Intervention de Alain Bauer

Commission d'enquête état des forces de sécurité intérieure — Réunion du 13 février 2018 à 14h20
Audition de M. Alain Bauer professeur de criminologie appliquée au conservatoire national des arts et métiers cnam à new-york et à shanghai

Alain Bauer :

Il y a eu d'excellents préfets de Police à Marseille, en revanche je cherche toujours à comprendre à quoi sert la préfecture de police en tant que structure. Pour avoir suivi les conditions dans lesquelles le décret instaurant la préfecture de police de Marseille a été adopté, je peux affirmer que cette création a considérablement amoindri les autres structures. Cette création a donc entrainé davantage de problèmes qu'elle n'en résout.

La dernière question qui m'a été posée : que faire ? Je citerai ma rencontre, à l'invitation d'un syndicat de policiers, avec une cinquantaine de bacqueux dont, je dois l'avouer, je ne disais pas du bien. J'ai eu droit à un accueil rugueux, mais par des gens qui avaient été sermonnés. Au bout de dix minutes, on a commencé à avoir un débat de qualité. Ils ont commencé à aborder intelligemment ce qui pourrait être amélioré dans leur métier. Ils ont mis en avant trois éléments. D'abord, la BAC engendre le plus haut niveau d'ennui imaginable pour un policier : il ne se passe rien. Les bacqueux m'ont expliqué qu'ils meublaient leur ennui par le seul outil dont ils disposent pour justifier leur activité : les contrôles d'identité. Ils n'avaient aucun doute sur le manque d'intérêt de la pratique, en revanche cela leur permet de montrer qui contrôle le territoire. Ils ont commencé à échanger sur ce qu'ils pourraient faire d'utile à la place. Mais les propositions que j'ai entendues ne s'inscrivent pas dans la politique du chiffre. En particulier, ce qu'on ne fait jamais dans la police, dresser un retour d'expériences. Cela s'explique très bien : nous avons une des rares polices au monde qui n'est pas dirigée par des policiers. Mais il y a un travail à faire là-dessus, en sollicitant plus les policiers de terrain, qui ont à la fois la connaissance et la compétence, dans la définition des stratégies policières. Cette expérience n'est qu'un exemple mais j'ai beaucoup plus appris en trois heures avec des bacqueux qu'en dix ans d'échanges avec l'école nationale supérieure de police.
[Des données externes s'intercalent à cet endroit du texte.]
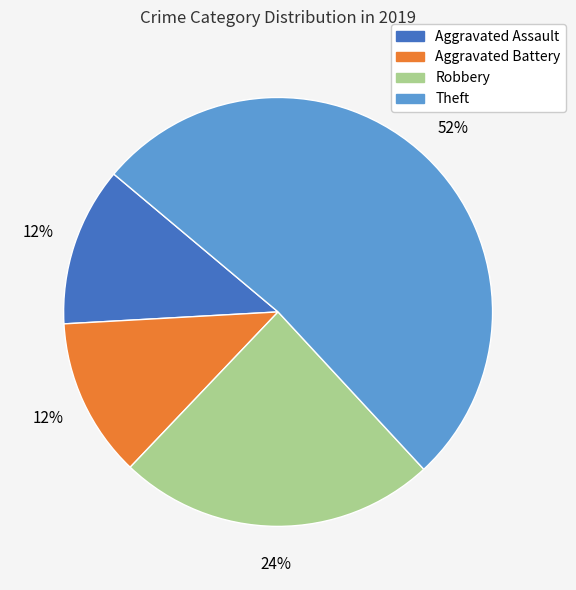

Is the sum of Robbery and Aggravated Assault greater than half?

No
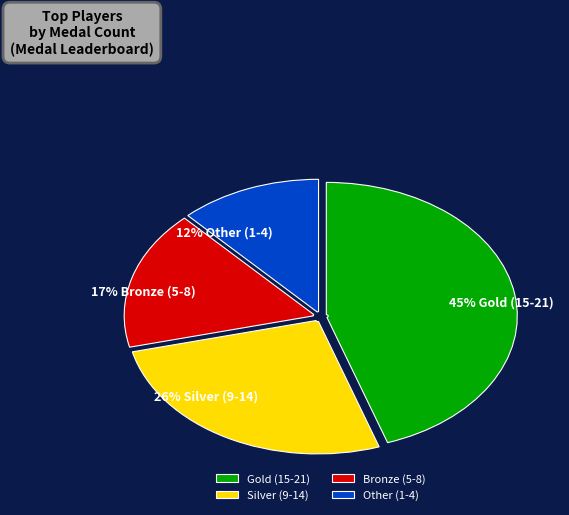

Approximately how many times larger is the value at Gold (15-21) compared to Silver (9-14)?

1.7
Ce serait par exemple très intéressant de voir ce que les policiers proposent au sujet de la police de proximité. La police communautaire a été « exécutée » par l'étude de Kansas city qui démontre que la police communautaire n'a aucun impact sur la sécurité, elle n'a d'effet que sur la confiance du public. Elle n'est donc pas inutile, mais simplement pas faite pour ce que l'on nous vend. Il y a donc besoin d'une police de présence et s'une police d'intervention. Ce n'est pas l'une ou l'autre, elles sont complémentaires mais il faut adapter ces choix aux territoires et à des moments précis. Jusqu'à récemment, l'outil de comptabilisation des plaintes prenait en compte le lieu de dépôt des plaintes et non pas le lieu de l'infraction dénoncée. Il faut bien voir d'où on part, mais les policiers, comme les gendarmes, ont les capacités et le support administratif indispensables.